1 août 2007

Le jeu des différences pas importantes: vocabulaire et mentalité

Il existe 2 termes anglais qui n’ont pas, à ma connaissance, d’équivalence en français: jaywalking et littering. Leur absence dans la langue de Racine1 est pour moi assez révélatrice de la mentalité française.

To Jaywalk, c’est le verbe décrivant l’action de traverser en dehors des passages piétons, ou lorsque le feu est rouge. Là où en France la plupart des gens (moi y compris) se contenteront de regarder distraitement à droite (peut-être à gauche s’ils sont particulièrement prudents ce jour là) pour traverser une rue, indépendemment de la présence de peinture blanche au sol ou de la couleur courante du petit bonhomme (dans les cas où il y en a un à proximité), à Vancouver, on respecte scrupuleusement le code de la route. Notez le « scrupuleusement« . On peut même remplacer « scrupuleusement » par « extrêmement stupidement« , si vous voulez vraiment savoir.

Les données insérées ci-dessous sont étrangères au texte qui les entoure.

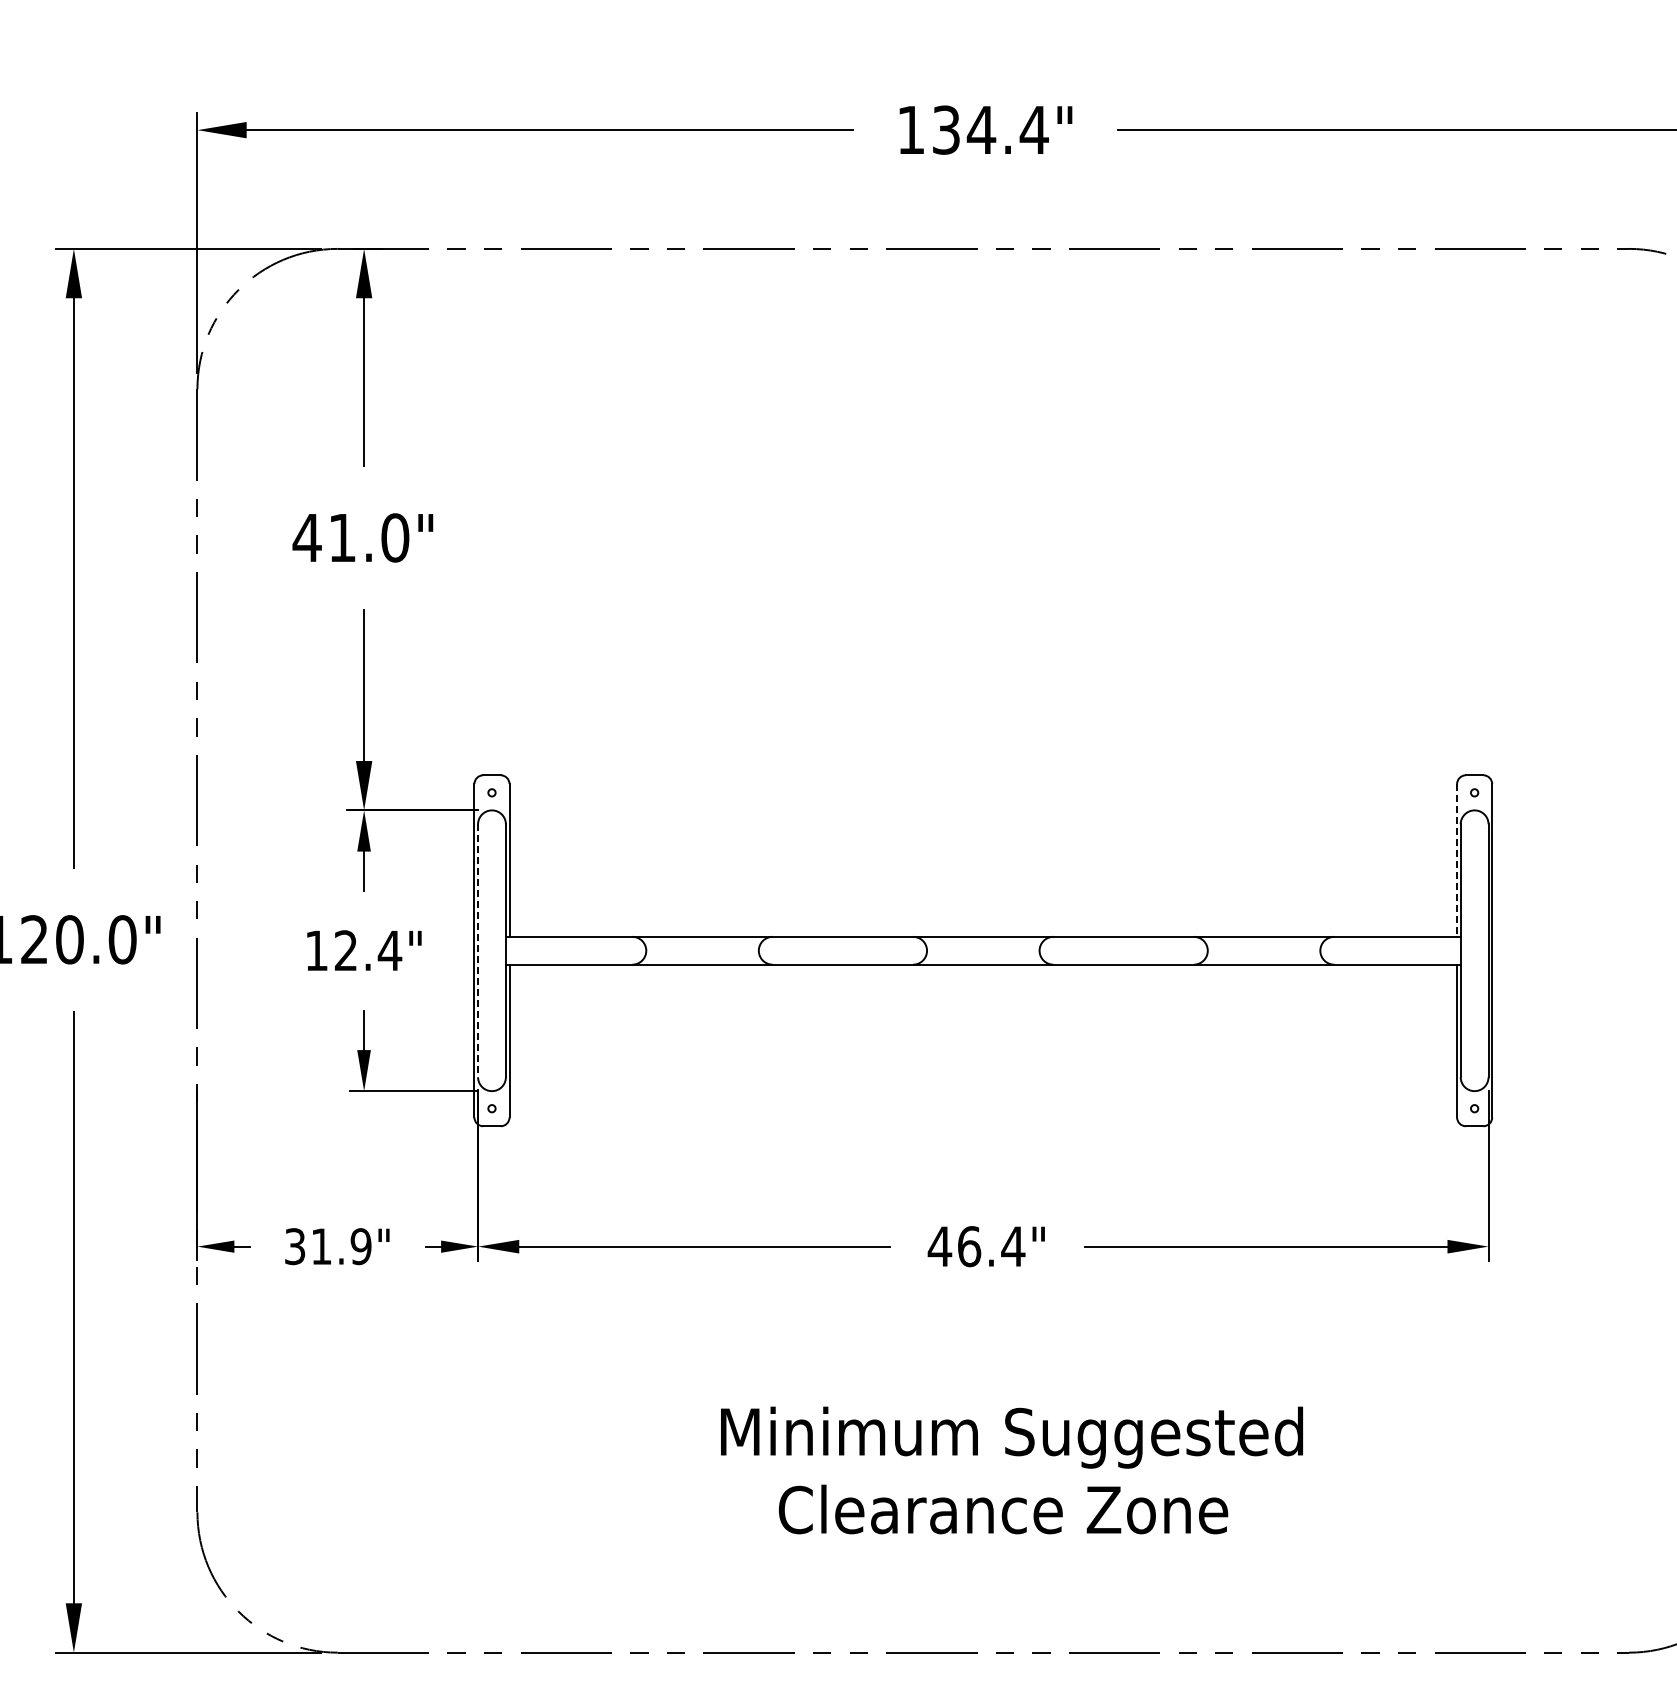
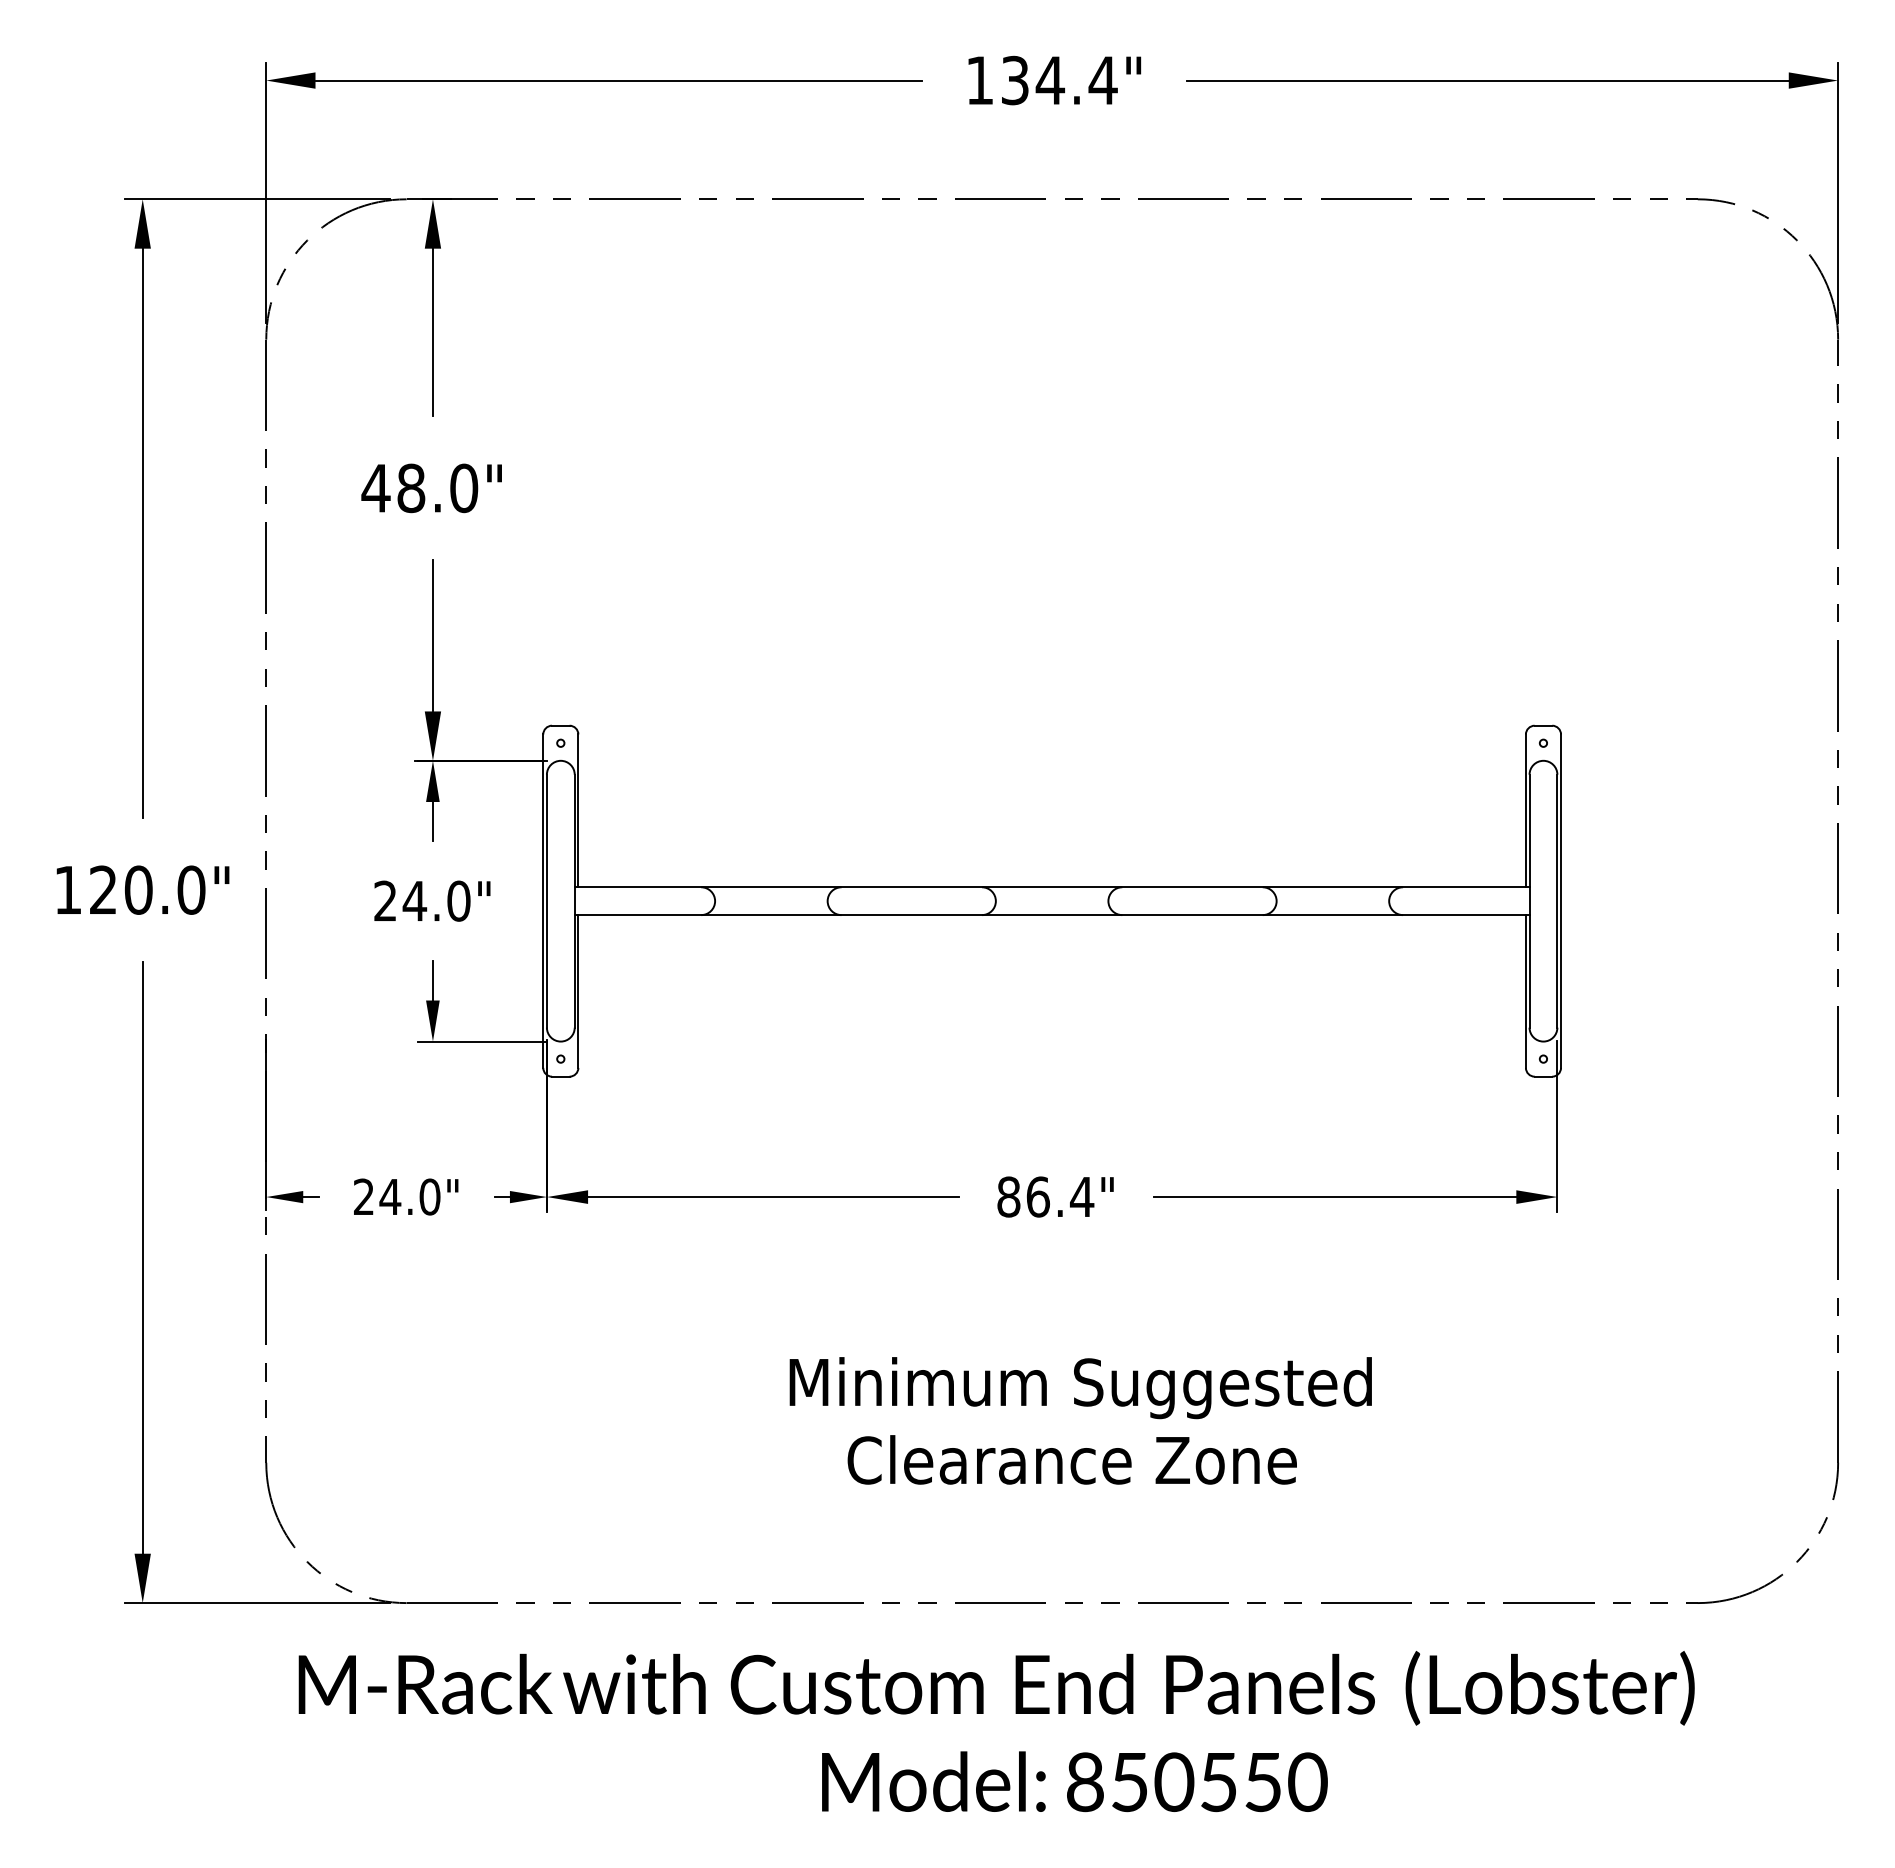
text: (342, 538) -> (411, 488), 41.0" -> 48.0"
line: (1456, 861) -> (1525, 811), dashed -> solid
text: (353, 950) -> (422, 900), 12.4" -> 24.0"
line: (478, 951) -> (547, 901), dashed -> solid
text: (328, 1246) -> (397, 1196), 31.9" -> 24.0"
text: (939, 1246) -> (1008, 1196), 46.4" -> 86.4"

Donc oui, ça veut dire que si vous êtes sur une rue déserte, avec 3km de chaque côté sans une voiture en vue, 90% des gens attendront quand même que le petit bonhomme passe au vert (enfin au blanc, ici). Et dans les 90%, vous pouvez compter Laure, ma chère compagne, qui a le don de me forcer à respecter les lois. Apparemment, c’est nettement moins extrême dans le reste du Canada, mais on notera quand même que le canadien moyen est un peu moins téméraire que le français moyen sur le sujet.

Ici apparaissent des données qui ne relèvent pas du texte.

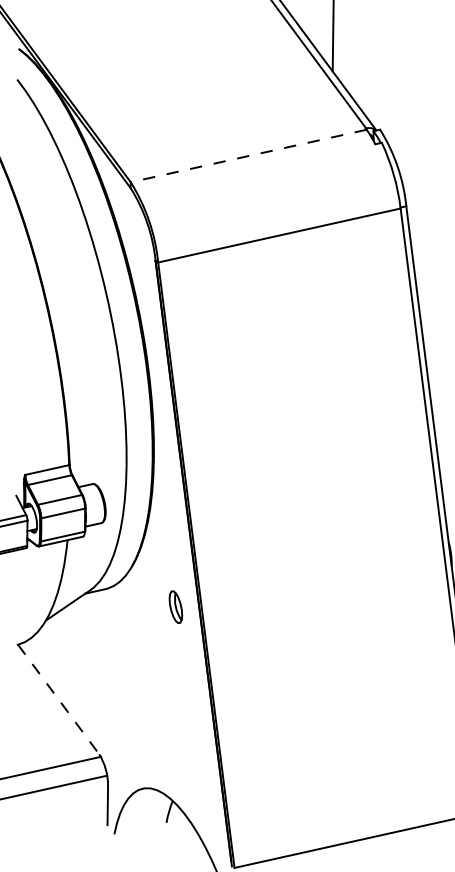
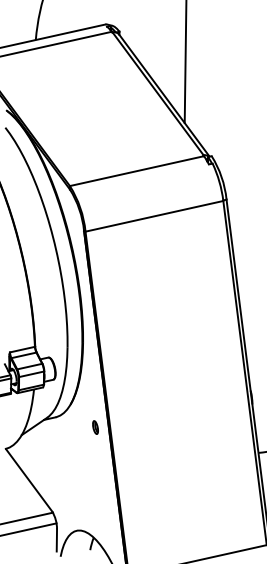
line: (247, 156) -> (136, 171), dashed -> solid
part: (175, 607) -> (95, 427), size x0.71
line: (57, 700) -> (28, 480), dashed -> solid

To litter, c’est le verbe décrivant l’action de laisser ses détritus par terre. Ainsi, lorsqu’un français quitte la plage et laisse des canettes de bière, des emballages plastiques et des crottes de chien sur le sable, on ne sait pas trop comment décrire ça à part en disant, assez généralement, qu’il salit la plage. Quand un canadien fait pareil, par contre, hop, il litter. On ne peut nier que cette avancée linguistique fulgurante est remarquablement pratique. Mais sinon, oui, les rues, les parcs et les plages de Vancouver sont pratiquement immaculées, que ce soit par leur absence de détritus, ou par leur absence de déjections canines.

Que peut-on donc conclure de tout ceci? Eh bien outre le fait que les français sont des barbares qui traversent n’importe où et n’importe quand tout en balançant leurs saloperies par terre, on peut en conclure que les passages piétons en France sont finalement assez propres. C’est pas fabuleux ça, hein? Vive la France!

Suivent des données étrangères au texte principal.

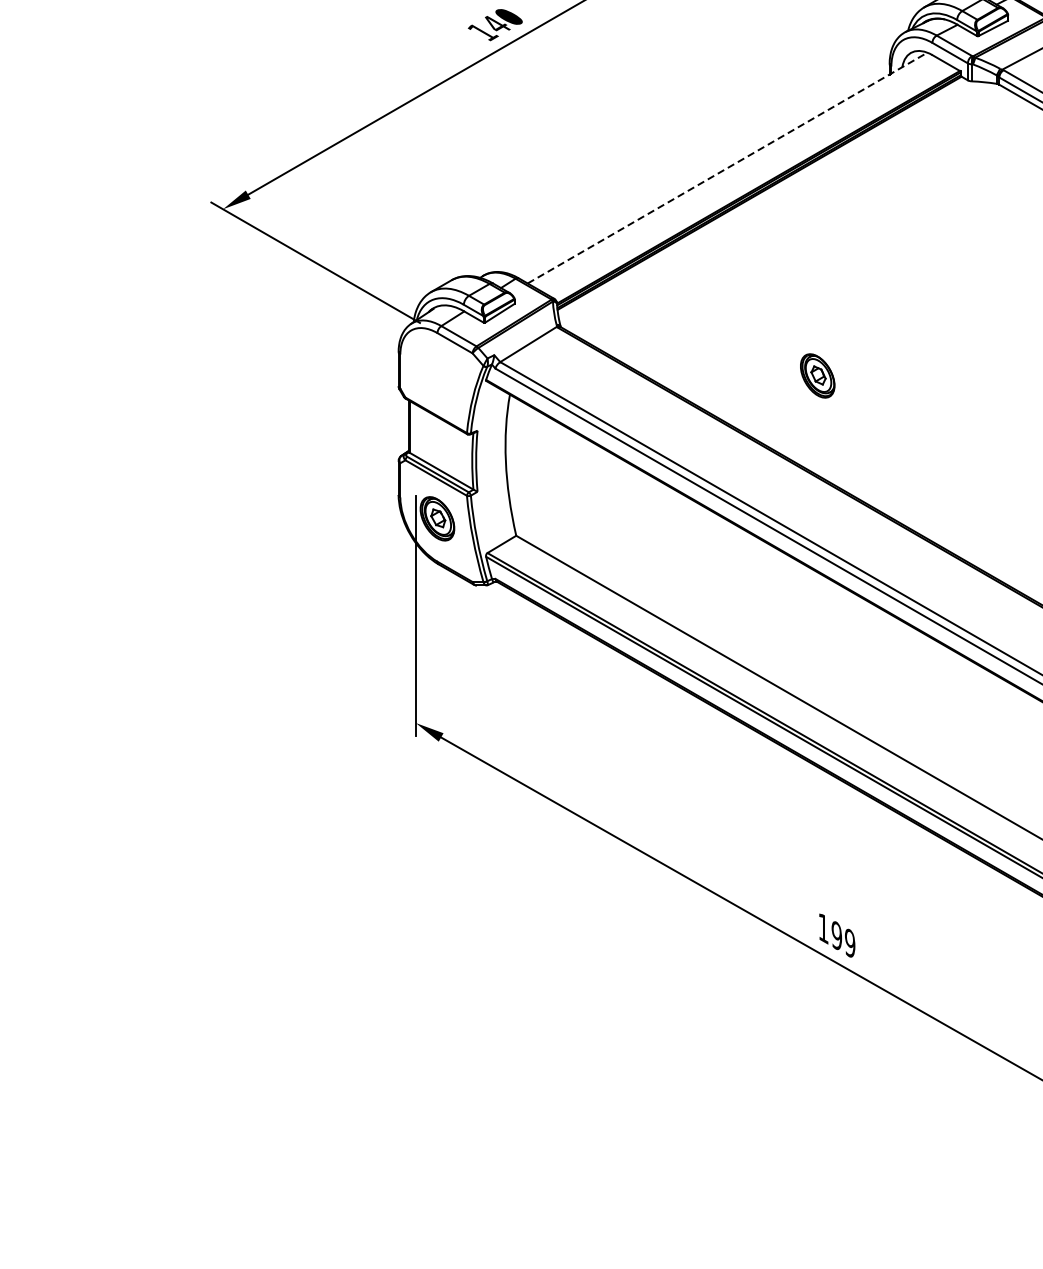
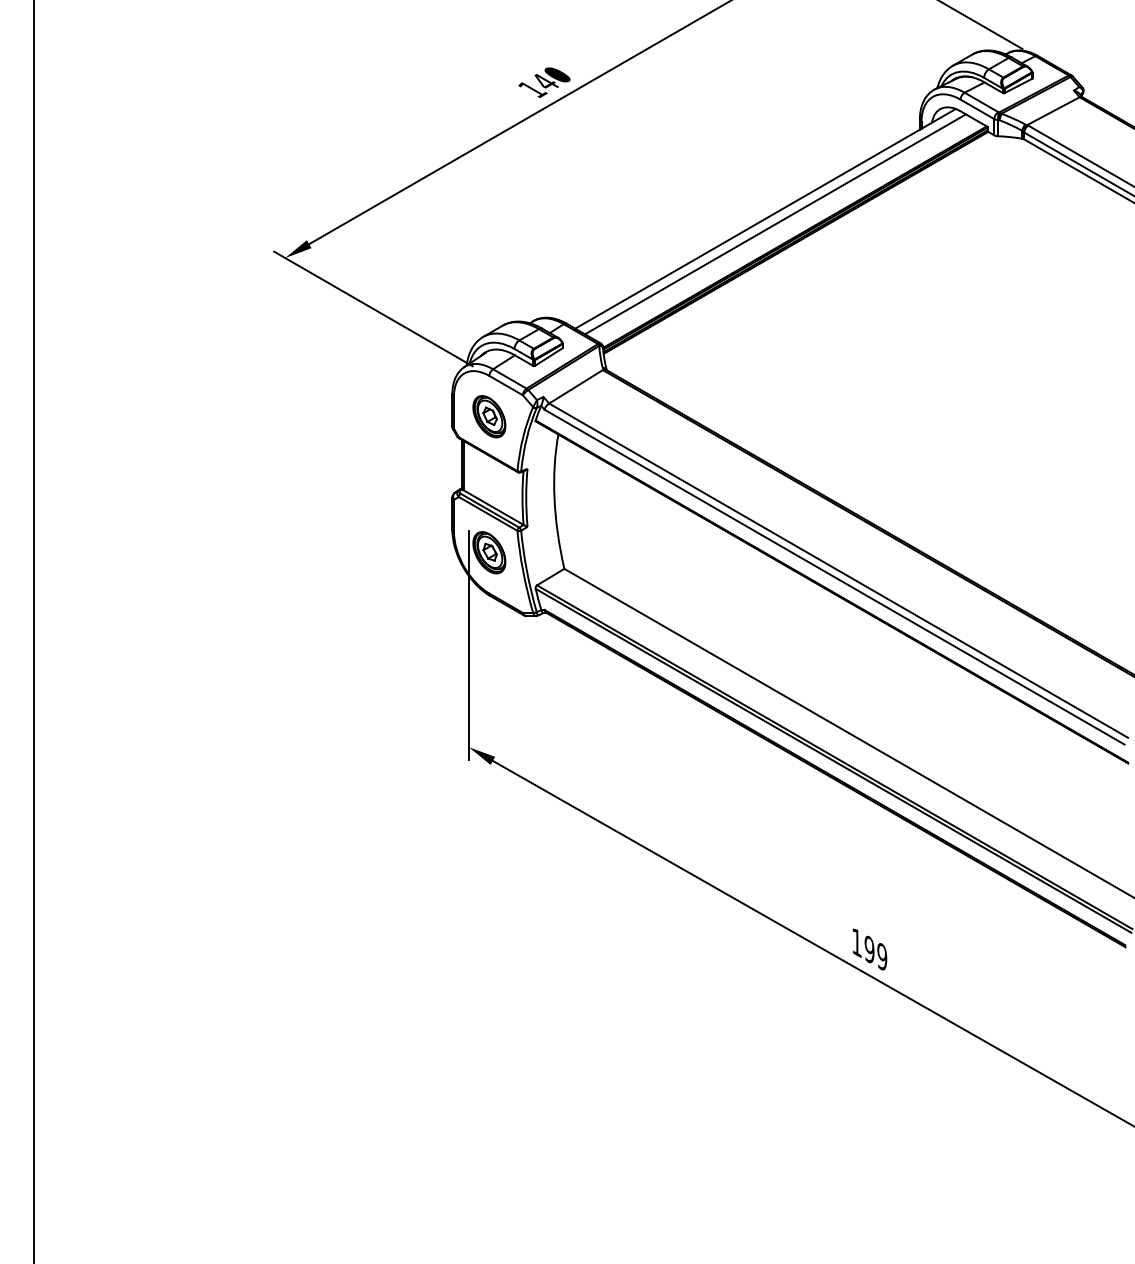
line: (727, 167) -> (765, 218), dashed -> solid
line: (738, 174) -> (775, 224), added
part: (817, 375) -> (489, 416), moved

1 Bah oui, merde, y’a pas que Molière qui parle français, bordel de chiotte.

  • Futur Papa

    Ces mots existent en francais :
    Litter : déchetter.
    Jaywalking : jeanmarcher.

    On te pardonne, ca fait longtemps que t’as quitte notre beau pays (ou il fait beau, tiens, pour une fois).

  • Ludovic

    Si le mot « déchetter » semble être utilisé de manière abusive sur internet alors que son existence n’est agréée ni par le Centre National des Resources Textuelles et Lexicales, ni par l’Académie Française, le mot « jeanmarcher », lui, complètement fictif et inusité, est tellement mignon qu’il mériterait d’être ajouté officiellement à la langue française… jolie invention 🙂

  • Veronique

    Pour le jaywalking, je me fais la même réflexion que toi tous les matins et soirs en allant au/sortant du boulot. Je suis la seule à regarder, évaluer et décider de traverser quelle que soit la couleur du petit bonhomme. Les autres attendent sagement. Ils ont peut-être peur de se prendre une amende, cela dit.

  • Colin

    Cette description s’applique tout aussi bien à l’Allemagne! Ici, on se fait même engueuler quand on fait pas du vélo sur le bon trottoir!

  • Etienne

    Ah tiens, tout comme Collin. Avant la Malaisie (pour les vacances ca doit etre un pays impecc je pense… Pour y vivre… euh… Joker), j’etais en Allemagne (la en plus) et il n’etait pas rare de voir que j’etais le seul abruti (bah sans doute pour les autres j’etais/suis un abruti) a regarder le petit bonhomme (rouge ou vert), puis a regarder a droite et a gauche, puis a traverser… Et je me suis fait engueuler plusieurs fois par des gens qui eux sont capables d’attendre 5 minutes, meme si il n’y a pas de voiture.

  • Vince

    J’adore ta conclusion: les passages piétons français sont propres! Génial 🙂 C’est un début!